Compute Is the Hard Limit


There's a persistent myth beyond security that AI is quietly reading and analyzing the entire internet. Every post, every comment, every blog, every page, ingested and "understood" nonstop. That idea sounds alarming, but it's not grounded in reality, and understanding why exposes the same constraint that breaks the "AI sees everything" promise in security.


The Scale of Daily Content


Every single day, the internet produces hundreds of trillions of new tokens of text. Billions of posts, comments, articles, discussions, and updates. Even a conservative estimate of public text puts total daily volume in the hundreds of trillions of tokens. That's more raw text than any single system could possibly read in a lifetime, let alone in a day. Security data adds its own layer on top of that. Cyber systems produce billions of events per day. Physical security generates continuous video, access logs, and sensor telemetry. Intelligence sources contribute open-source data, reports, and chatter at global scale.


GPU Compute Is Finite


Neural networks that "understand" language run on GPUs, and GPUs are finite. Nvidia is by far the dominant supplier, holding roughly 92% of the discrete GPU market. In Q2 2025, the global discrete GPU market shipped about 11.6 million units, and roughly 10.9 million of those were Nvidia. But most of those are consumer and workstation cards, not AI-grade data center hardware.


On the data center side, in 2025 Nvidia reported shipping 6 million Blackwell GPU dies, roughly 3 million complete packages, while analyst estimates for total Nvidia AI GPU shipments ranged from 5.2 million (JP Morgan) to 7 million units (Mizuho). For 2026, JP Morgan projects roughly 7.5 million Nvidia AI GPUs total as production shifts from Blackwell to Rubin. Even with incredible growth, we're talking single-digit millions of AI GPUs shipped per year. Not hundreds of millions. And those GPUs serve every AI workload on Earth, not just security.


What It Would Actually Take


To fully process a single day's worth of internet content with a GPU-based language model, you would need hundreds of thousands to millions of A100-class GPUs for even a bare-bones scan of public text.

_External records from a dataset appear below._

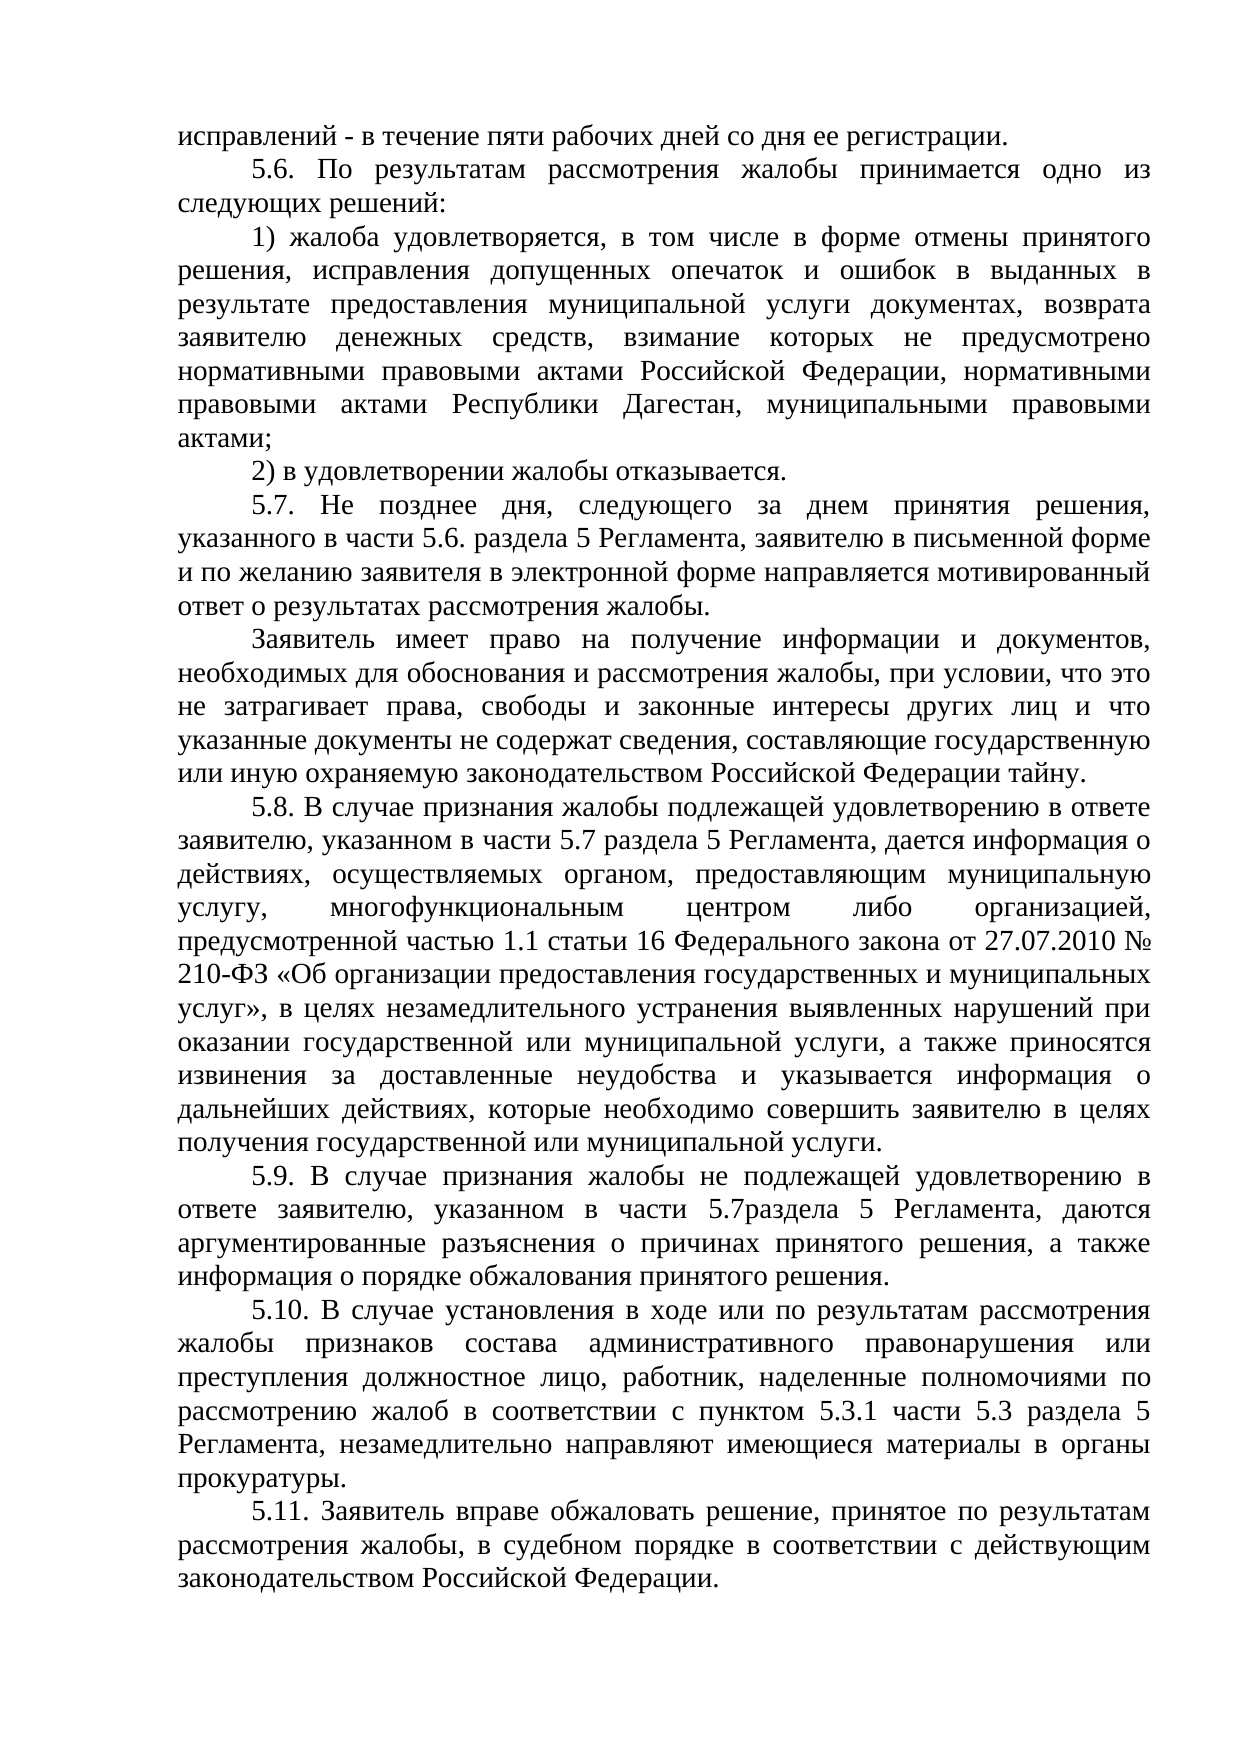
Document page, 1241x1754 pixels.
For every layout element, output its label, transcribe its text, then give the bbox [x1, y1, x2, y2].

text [177, 118, 1152, 152]
text 5.10. В случае установления в ходе или по результатам рассмотрения жалобы признаков состава административного правонарушения или преступления должностное лицо, работник, наделенные полномочиями по рассмотрению жалоб в соответствии с пунктом 5.3.1 части 5.3 раздела 5 Регламента, незамедлительно направляют имеющиеся материалы в органы прокуратуры. [177, 1292, 1152, 1493]
text 5.6. По результатам рассмотрения жалобы принимается одно из следующих решений: [177, 152, 1152, 219]
text 2) в удовлетворении жалобы отказывается. [177, 453, 1152, 487]
text 5.8. В случае признания жалобы подлежащей удовлетворению в ответе заявителю, указанном в части 5.7 раздела 5 Регламента, дается информация о действиях, осуществляемых органом, предоставляющим муниципальную услугу, многофункциональным центром либо организацией, предусмотренной частью 1.1 статьи 16 Федерального закона от 27.07.2010 № 210-ФЗ «Об организации предоставления государственных и муниципальных услуг», в целях незамедлительного устранения выявленных нарушений при оказании государственной или муниципальной услуги, а также приносятся извинения за доставленные неудобства и указывается информация о дальнейших действиях, которые необходимо совершить заявителю в целях получения государственной или муниципальной услуги. [177, 789, 1152, 1158]
text 1) жалоба удовлетворяется, в том числе в форме отмены принятого решения, исправления допущенных опечаток и ошибок в выданных в результате предоставления муниципальной услуги документах, возврата заявителю денежных средств, взимание которых не предусмотрено нормативными правовыми актами Российской Федерации, нормативными правовыми актами Республики Дагестан, муниципальными правовыми актами; [177, 219, 1152, 453]
text 5.9. В случае признания жалобы не подлежащей удовлетворению в ответе заявителю, указанном в части 5.7раздела 5 Регламента, даются аргументированные разъяснения о причинах принятого решения, а также информация о порядке обжалования принятого решения. [177, 1158, 1152, 1292]
text 5.7. Не позднее дня, следующего за днем принятия решения, указанного в части 5.6. раздела 5 Регламента, заявителю в письменной форме и по желанию заявителя в электронной форме направляется мотивированный ответ о результатах рассмотрения жалобы. [177, 487, 1152, 621]
text Заявитель имеет право на получение информации и документов, необходимых для обоснования и рассмотрения жалобы, при условии, что это не затрагивает права, свободы и законные интересы других лиц и что указанные документы не содержат сведения, составляющие государственную или иную охраняемую законодательством Российской Федерации тайну. [177, 621, 1152, 789]
text 5.11. Заявитель вправе обжаловать решение, принятое по результатам рассмотрения жалобы, в судебном порядке в соответствии с действующим законодательством Российской Федерации. [177, 1493, 1152, 1594]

Tens of millions to do deeper inference with larger models. That's for one day. Security monitoring at global scale would demand a comparable allocation, on top of everything else. That capacity does not exist. It is not being built. And it is not economically possible. AI is not "watching everything." Not in cyber. Not in physical security. Not in intelligence.


The Dangerous Myth


The myth isn't just wrong. It's harmful. When teams assume AI can analyze everything, they over-collect data, over-index on signals, over-trust automation, and under-invest in prioritization. The result is familiar: alert fatigue, delayed response, missed weak signals, and false confidence. AI doesn't magically fix volume. It compounds the problem when applied without discipline.


How AI Actually Works in Security


Effective security systems do the opposite of "analyze everything." They discard most data immediately. They filter before analysis, not after. They focus on change, deviation, and correlation. They apply AI only where risk and uncertainty intersect. In practice, this means reducing raw data by 90 to 99% before AI ever touches it. That's not a limitation. That's the design requirement.

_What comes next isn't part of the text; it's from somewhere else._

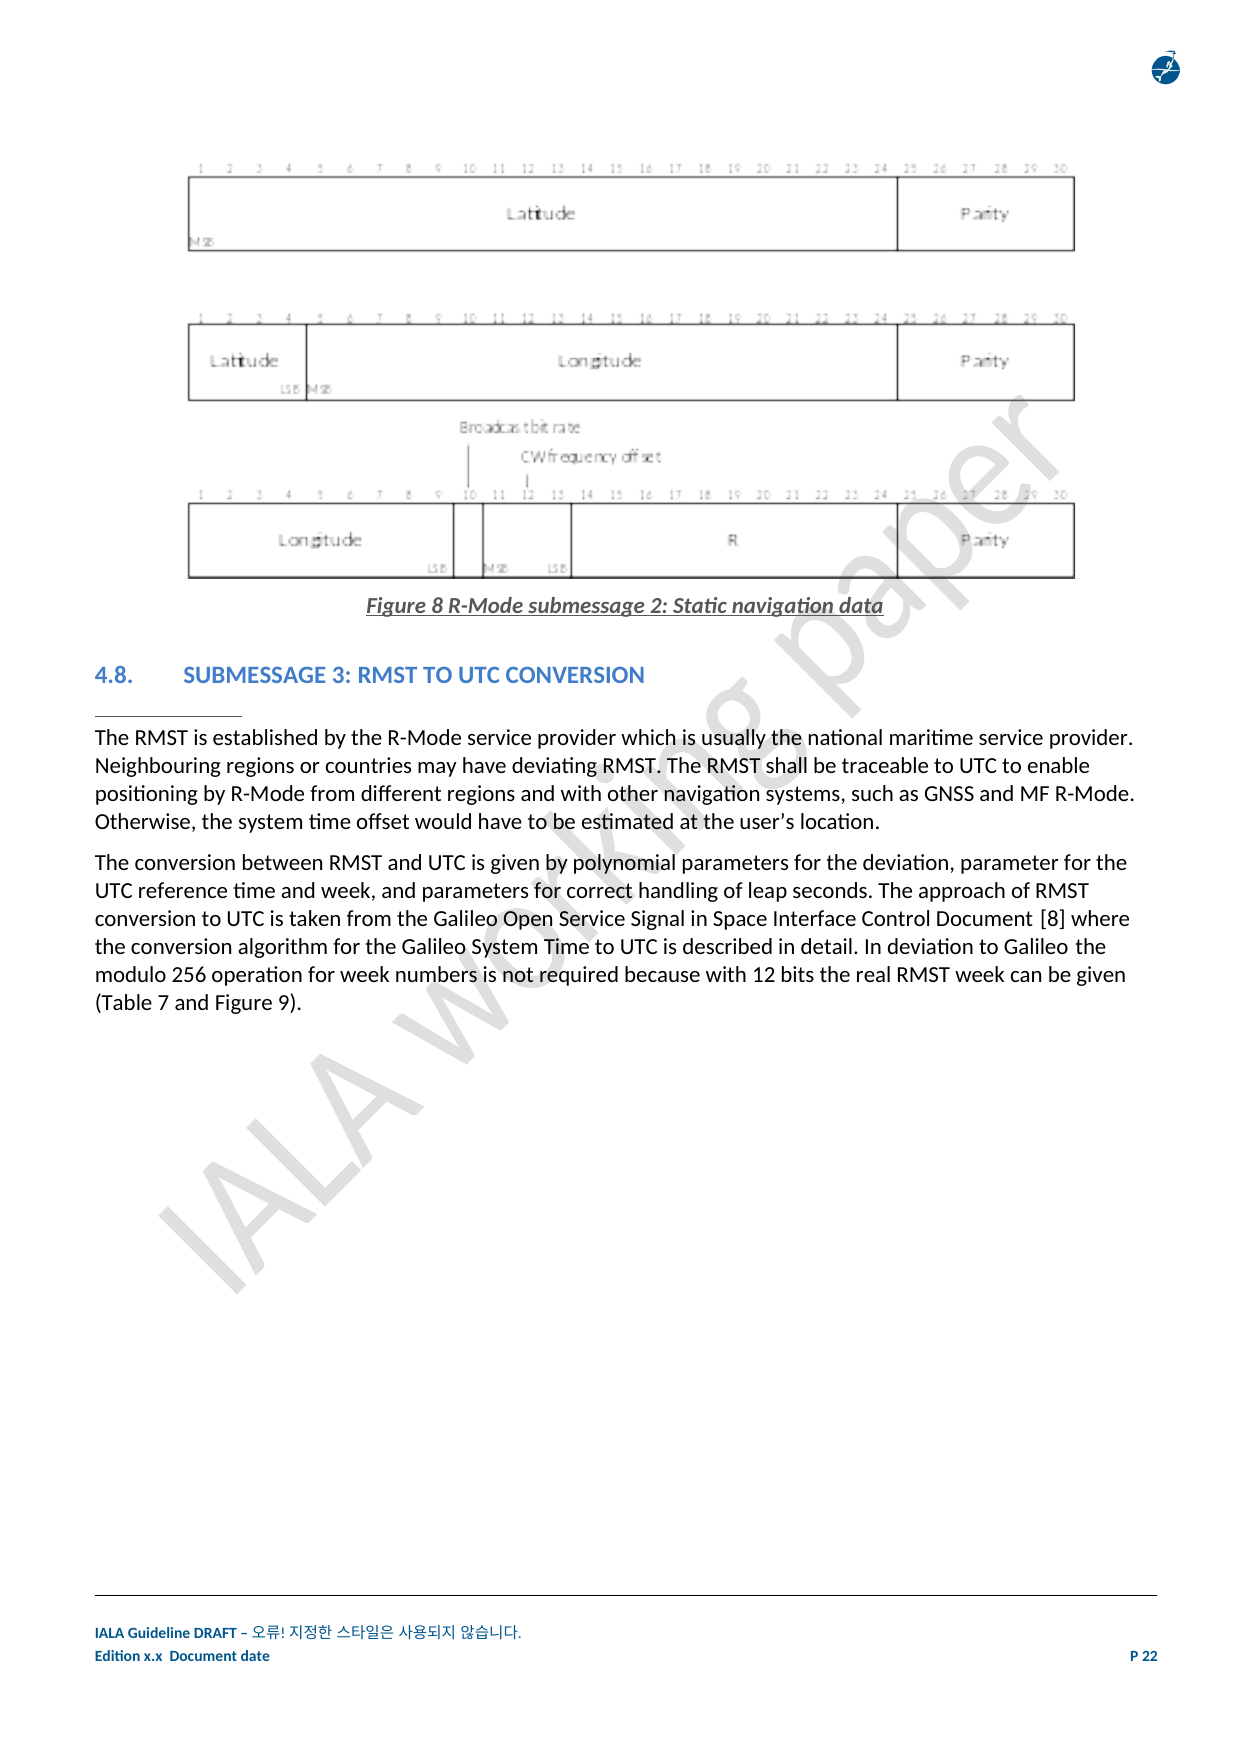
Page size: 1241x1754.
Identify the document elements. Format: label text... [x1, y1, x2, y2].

Intelligence Is About Selectivity, Not Surveillance


Security has never been about total visibility. It's about identifying what matters early, ignoring noise confidently, connecting weak signals across domains, and acting before impact materializes. AI doesn't replace that discipline. It amplifies it, only when used correctly.


The Real Truth About AI in Security


AI is not omniscient. It is not watching everything. It is not taking over decision-making by brute force. Person of Interest had "The Machine." We have GPU max allocation. AI is a force multiplier for focus. The future of security belongs to systems that know what to ignore, know where to look, and know when to escalate. Everything else is just noise.